▶ Problem to solve:
Output the data below exactly as it is, dropping the pictures from your copy.

[Stored items from a collection]
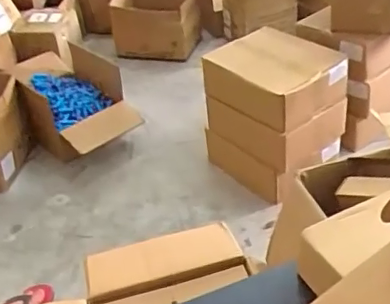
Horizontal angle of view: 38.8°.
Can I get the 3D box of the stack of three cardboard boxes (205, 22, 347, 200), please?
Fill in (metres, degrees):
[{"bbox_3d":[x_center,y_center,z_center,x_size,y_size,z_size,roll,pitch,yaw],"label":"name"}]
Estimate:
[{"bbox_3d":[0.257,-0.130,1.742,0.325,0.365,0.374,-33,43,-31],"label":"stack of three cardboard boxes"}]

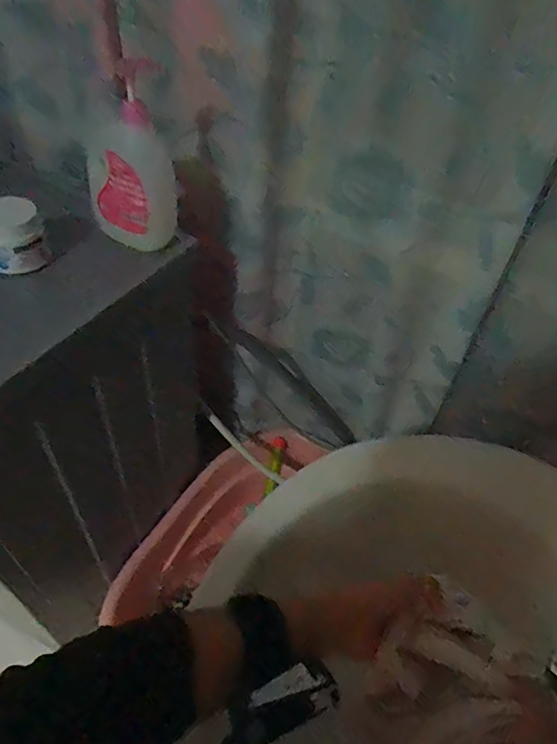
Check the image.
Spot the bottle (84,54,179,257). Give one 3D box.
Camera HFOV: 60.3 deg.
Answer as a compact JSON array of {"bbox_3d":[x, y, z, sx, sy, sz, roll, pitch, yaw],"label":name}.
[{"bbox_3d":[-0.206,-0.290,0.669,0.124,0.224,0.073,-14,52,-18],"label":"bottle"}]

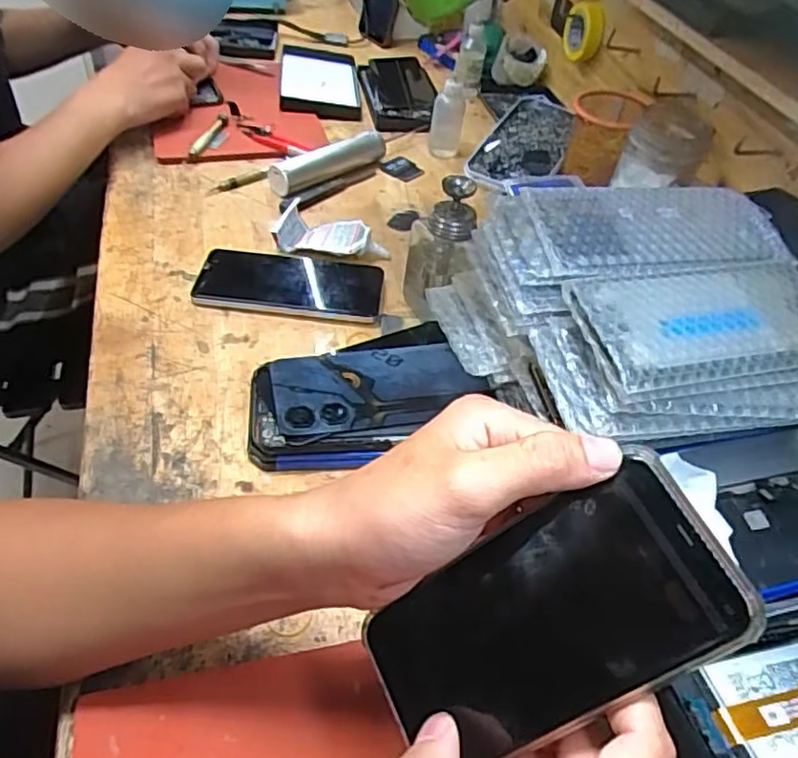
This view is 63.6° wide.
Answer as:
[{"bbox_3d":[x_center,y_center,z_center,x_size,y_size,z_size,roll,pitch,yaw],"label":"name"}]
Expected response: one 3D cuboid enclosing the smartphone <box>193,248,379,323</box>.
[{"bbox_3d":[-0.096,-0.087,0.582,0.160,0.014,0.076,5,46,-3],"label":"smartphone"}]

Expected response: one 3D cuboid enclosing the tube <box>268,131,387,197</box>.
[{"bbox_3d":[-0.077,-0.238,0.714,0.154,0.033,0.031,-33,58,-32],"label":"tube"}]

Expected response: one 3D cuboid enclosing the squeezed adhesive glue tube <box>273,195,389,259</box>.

▶ Reply:
Horizontal angle of view: 38.8°.
Can I get the 3D box of the stack of three cardboard boxes (205, 22, 347, 200), please?
Fill in (metres, degrees):
[{"bbox_3d":[x_center,y_center,z_center,x_size,y_size,z_size,roll,pitch,yaw],"label":"name"}]
Estimate:
[{"bbox_3d":[0.257,-0.130,1.742,0.325,0.365,0.374,-33,43,-31],"label":"stack of three cardboard boxes"}]

Check the image.
Spot the bottle (84,54,179,257). Give one 3D box.
Camera HFOV: 60.3 deg.
Answer as a compact JSON array of {"bbox_3d":[x, y, z, sx, sy, sz, roll, pitch, yaw],"label":name}.
[{"bbox_3d":[-0.206,-0.290,0.669,0.124,0.224,0.073,-14,52,-18],"label":"bottle"}]

This view is 63.6° wide.
Answer as:
[{"bbox_3d":[x_center,y_center,z_center,x_size,y_size,z_size,roll,pitch,yaw],"label":"name"}]
Expected response: one 3D cuboid enclosing the smartphone <box>193,248,379,323</box>.
[{"bbox_3d":[-0.096,-0.087,0.582,0.160,0.014,0.076,5,46,-3],"label":"smartphone"}]

Expected response: one 3D cuboid enclosing the tube <box>268,131,387,197</box>.
[{"bbox_3d":[-0.077,-0.238,0.714,0.154,0.033,0.031,-33,58,-32],"label":"tube"}]

Expected response: one 3D cuboid enclosing the squeezed adhesive glue tube <box>273,195,389,259</box>.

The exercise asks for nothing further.